* **DATA PROVIDED**:
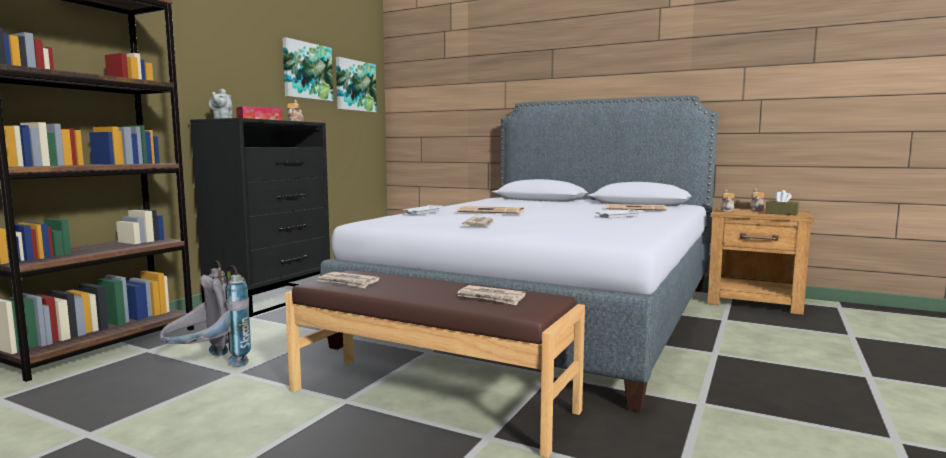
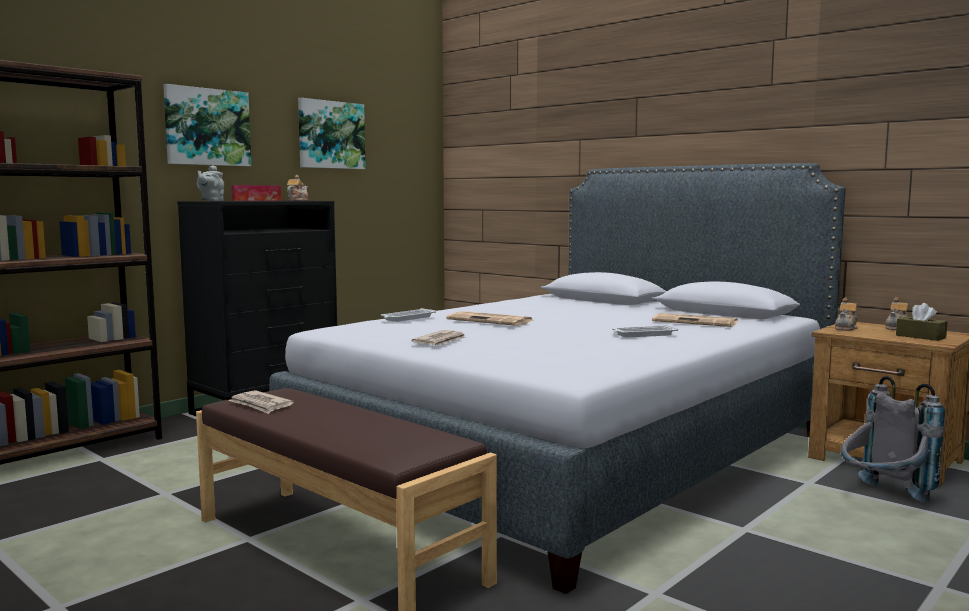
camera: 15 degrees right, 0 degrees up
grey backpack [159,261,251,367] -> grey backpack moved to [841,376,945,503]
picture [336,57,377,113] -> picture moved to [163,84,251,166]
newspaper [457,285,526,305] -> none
* * *
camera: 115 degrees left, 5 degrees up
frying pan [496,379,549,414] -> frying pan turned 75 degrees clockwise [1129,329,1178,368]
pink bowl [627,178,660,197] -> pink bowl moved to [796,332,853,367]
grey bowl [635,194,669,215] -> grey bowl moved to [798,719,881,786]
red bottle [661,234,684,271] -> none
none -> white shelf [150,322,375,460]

* **EXERCISE**: Please go through the data above and copy every line that has the word "grey".

* **RESULT OF THIS TASK**:
grey backpack [159,261,251,367] -> grey backpack moved to [841,376,945,503]
grey bowl [635,194,669,215] -> grey bowl moved to [798,719,881,786]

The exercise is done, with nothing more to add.